EXTRACTED RECORDS START

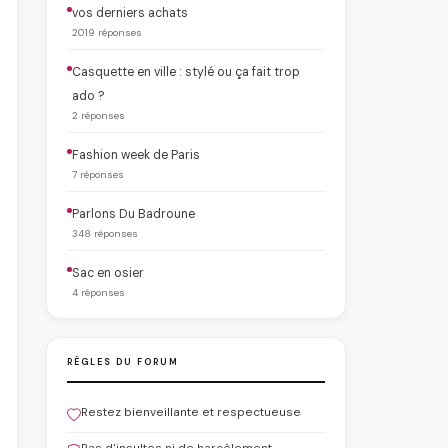
vos derniers achats
2019 réponses
Casquette en ville : stylé ou ça fait trop
ado ?
2 réponses
Fashion week de Paris
7 réponses
Parlons Du Badroune
348 réponses
Sac en osier
4 réponses
RÈGLES DU FORUM
Restez bienveillante et respectueuse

EXTRACTED RECORDS END

**AIM OF THE EXERCISE**.
Please transcribe these lines word for word, omitting the pictures from your answer.

**COMPLETED TASK**.
vos derniers achats
2019 réponses
Casquette en ville : stylé ou ça fait trop
ado ?
2 réponses
Fashion week de Paris
7 réponses
Parlons Du Badroune
348 réponses
Sac en osier
4 réponses
RÈGLES DU FORUM
Restez bienveillante et respectueuse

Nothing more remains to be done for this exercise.